## Problem details
Every line holding the string "after" should be copied out of the listing.

## Information shown

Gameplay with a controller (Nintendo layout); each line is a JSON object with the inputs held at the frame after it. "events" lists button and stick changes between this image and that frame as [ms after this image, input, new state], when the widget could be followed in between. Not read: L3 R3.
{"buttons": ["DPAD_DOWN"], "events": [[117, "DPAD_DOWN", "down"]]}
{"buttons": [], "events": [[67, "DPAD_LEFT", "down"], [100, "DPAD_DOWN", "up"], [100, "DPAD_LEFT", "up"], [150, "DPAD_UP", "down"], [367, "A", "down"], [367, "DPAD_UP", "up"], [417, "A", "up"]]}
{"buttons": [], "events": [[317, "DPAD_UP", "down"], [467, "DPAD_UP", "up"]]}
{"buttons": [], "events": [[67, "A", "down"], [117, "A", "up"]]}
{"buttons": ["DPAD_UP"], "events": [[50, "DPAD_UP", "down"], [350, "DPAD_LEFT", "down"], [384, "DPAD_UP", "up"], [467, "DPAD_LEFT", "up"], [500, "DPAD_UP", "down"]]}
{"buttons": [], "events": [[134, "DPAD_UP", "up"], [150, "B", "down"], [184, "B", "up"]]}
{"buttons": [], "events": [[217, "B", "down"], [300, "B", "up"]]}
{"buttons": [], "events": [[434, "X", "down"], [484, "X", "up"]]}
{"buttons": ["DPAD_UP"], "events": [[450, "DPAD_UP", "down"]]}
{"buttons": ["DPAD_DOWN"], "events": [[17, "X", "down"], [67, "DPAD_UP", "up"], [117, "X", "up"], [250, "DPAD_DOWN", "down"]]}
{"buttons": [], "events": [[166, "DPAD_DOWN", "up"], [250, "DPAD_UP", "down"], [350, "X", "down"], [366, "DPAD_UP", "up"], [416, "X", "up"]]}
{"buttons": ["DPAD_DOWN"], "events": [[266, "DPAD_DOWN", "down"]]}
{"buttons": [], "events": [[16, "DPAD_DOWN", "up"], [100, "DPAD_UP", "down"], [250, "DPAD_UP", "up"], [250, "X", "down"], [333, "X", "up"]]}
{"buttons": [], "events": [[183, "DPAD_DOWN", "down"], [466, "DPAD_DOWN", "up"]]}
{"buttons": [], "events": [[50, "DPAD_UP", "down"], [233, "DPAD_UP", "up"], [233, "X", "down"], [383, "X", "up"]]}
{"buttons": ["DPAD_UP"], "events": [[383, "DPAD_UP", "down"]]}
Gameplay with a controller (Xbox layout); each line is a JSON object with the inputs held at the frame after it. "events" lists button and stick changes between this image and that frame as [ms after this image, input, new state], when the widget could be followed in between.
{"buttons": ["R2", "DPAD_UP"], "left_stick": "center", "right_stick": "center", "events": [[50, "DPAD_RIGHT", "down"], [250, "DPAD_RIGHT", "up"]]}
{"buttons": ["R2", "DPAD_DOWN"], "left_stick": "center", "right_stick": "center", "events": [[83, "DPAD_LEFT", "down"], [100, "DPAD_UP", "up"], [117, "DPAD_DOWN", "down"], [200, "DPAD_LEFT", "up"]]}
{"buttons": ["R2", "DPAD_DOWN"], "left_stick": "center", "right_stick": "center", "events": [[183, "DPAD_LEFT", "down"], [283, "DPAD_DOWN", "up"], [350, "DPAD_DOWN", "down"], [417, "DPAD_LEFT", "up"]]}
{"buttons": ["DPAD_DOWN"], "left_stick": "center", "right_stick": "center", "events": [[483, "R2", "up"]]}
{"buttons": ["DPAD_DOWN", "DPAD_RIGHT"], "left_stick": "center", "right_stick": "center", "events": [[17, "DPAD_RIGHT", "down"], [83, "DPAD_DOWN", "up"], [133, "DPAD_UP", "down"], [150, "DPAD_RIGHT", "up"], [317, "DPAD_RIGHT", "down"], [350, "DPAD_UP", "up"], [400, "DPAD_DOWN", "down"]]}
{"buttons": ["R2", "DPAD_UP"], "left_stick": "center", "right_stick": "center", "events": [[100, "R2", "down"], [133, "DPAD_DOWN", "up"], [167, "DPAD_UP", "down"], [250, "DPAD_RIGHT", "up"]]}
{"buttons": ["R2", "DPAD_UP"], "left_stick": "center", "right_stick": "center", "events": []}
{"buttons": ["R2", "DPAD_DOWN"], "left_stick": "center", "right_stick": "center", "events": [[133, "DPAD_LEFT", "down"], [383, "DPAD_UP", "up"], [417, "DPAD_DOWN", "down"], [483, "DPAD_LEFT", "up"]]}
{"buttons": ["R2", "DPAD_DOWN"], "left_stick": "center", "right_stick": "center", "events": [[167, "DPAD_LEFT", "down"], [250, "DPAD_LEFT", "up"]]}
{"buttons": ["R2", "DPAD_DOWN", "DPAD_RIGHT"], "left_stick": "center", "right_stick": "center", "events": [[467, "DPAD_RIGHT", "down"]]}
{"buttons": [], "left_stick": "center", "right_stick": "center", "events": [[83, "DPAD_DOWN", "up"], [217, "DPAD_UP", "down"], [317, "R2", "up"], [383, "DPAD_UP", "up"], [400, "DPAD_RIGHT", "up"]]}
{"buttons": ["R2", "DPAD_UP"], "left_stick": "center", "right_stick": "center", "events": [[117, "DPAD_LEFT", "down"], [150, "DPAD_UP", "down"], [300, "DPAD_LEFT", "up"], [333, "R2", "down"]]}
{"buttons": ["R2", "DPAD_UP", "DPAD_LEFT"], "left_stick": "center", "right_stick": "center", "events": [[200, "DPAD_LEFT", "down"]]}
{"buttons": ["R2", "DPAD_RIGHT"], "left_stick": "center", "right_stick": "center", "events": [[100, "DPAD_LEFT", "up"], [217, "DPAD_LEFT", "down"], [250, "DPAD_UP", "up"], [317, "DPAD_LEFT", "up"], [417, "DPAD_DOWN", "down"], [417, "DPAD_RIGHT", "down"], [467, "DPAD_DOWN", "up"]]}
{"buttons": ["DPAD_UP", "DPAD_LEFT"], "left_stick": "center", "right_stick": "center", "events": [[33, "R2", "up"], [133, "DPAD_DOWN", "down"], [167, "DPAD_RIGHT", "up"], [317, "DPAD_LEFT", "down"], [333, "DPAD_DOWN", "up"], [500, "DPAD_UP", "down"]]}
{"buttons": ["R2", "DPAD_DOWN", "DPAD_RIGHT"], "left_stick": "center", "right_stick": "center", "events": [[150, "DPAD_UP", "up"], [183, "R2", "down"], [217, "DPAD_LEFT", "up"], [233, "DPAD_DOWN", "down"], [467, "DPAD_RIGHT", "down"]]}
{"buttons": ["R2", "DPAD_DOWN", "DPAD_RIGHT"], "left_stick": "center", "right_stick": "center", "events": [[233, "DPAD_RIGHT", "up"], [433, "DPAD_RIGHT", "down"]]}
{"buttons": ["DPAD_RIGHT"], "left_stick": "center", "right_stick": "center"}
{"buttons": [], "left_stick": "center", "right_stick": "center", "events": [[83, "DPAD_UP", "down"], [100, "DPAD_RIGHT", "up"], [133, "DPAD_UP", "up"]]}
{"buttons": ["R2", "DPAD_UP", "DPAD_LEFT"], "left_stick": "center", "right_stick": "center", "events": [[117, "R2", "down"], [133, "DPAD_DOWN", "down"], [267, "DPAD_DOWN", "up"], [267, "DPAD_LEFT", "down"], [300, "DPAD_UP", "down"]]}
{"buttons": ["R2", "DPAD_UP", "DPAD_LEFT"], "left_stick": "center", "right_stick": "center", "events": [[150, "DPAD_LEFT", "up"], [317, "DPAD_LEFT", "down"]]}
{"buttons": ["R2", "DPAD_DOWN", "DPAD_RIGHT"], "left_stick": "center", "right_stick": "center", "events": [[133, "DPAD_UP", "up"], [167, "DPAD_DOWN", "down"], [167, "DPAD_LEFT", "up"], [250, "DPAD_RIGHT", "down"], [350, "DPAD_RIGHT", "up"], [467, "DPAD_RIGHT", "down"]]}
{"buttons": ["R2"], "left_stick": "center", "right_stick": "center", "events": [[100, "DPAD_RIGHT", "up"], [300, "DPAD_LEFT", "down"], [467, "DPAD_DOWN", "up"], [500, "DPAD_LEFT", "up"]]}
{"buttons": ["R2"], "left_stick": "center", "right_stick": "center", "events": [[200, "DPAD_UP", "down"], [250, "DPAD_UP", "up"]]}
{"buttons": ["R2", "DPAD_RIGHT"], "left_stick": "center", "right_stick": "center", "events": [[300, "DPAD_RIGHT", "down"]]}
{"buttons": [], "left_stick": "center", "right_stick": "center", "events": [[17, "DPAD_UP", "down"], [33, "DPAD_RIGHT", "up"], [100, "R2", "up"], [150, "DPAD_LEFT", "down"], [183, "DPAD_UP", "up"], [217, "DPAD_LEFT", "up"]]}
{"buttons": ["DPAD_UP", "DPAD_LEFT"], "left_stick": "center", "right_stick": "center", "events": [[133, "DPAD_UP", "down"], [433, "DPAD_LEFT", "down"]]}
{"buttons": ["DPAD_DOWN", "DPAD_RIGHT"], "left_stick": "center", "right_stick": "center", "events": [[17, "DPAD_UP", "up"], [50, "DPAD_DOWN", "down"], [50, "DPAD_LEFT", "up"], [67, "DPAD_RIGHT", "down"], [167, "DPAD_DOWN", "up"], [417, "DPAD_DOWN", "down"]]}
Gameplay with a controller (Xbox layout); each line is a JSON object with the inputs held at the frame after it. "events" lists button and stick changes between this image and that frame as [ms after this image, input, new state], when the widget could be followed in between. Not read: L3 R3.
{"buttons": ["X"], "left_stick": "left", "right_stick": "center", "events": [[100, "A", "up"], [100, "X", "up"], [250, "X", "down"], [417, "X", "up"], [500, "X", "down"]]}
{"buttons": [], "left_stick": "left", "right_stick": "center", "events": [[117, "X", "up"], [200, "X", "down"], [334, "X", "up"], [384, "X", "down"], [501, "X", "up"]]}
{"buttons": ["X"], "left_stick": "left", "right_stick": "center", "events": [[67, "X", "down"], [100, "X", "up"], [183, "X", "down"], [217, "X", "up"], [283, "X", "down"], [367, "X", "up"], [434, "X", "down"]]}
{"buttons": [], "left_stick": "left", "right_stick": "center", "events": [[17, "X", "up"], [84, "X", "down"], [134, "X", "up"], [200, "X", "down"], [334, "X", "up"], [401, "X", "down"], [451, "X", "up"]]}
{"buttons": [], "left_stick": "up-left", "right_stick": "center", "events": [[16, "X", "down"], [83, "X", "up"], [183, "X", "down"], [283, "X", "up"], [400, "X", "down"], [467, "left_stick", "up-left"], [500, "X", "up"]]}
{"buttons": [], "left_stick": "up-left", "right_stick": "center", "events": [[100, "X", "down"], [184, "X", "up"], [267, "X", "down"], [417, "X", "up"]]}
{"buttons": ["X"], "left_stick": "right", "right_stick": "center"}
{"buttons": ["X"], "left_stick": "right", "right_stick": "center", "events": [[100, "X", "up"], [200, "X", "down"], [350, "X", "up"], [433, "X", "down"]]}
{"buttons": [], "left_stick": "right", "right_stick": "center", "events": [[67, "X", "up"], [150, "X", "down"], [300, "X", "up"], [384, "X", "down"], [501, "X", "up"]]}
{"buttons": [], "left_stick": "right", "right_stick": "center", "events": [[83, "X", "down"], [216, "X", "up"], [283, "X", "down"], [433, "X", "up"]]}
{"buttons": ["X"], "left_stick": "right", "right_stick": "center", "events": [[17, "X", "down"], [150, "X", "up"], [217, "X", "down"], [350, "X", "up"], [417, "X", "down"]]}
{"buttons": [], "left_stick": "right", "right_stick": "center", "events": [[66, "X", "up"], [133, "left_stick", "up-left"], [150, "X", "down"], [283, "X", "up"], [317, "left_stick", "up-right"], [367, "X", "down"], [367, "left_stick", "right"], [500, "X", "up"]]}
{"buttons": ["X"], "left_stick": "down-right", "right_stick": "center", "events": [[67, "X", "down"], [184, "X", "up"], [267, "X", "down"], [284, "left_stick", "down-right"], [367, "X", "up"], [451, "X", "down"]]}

## Solution for this problem
Gameplay with a controller (Nintendo layout); each line is a JSON object with the inputs held at the frame after it. "events" lists button and stick changes between this image and that frame as [ms after this image, input, new state], when the widget could be followed in between. Not read: L3 R3.
Gameplay with a controller (Xbox layout); each line is a JSON object with the inputs held at the frame after it. "events" lists button and stick changes between this image and that frame as [ms after this image, input, new state], when the widget could be followed in between.
Gameplay with a controller (Xbox layout); each line is a JSON object with the inputs held at the frame after it. "events" lists button and stick changes between this image and that frame as [ms after this image, input, new state], when the widget could be followed in between. Not read: L3 R3.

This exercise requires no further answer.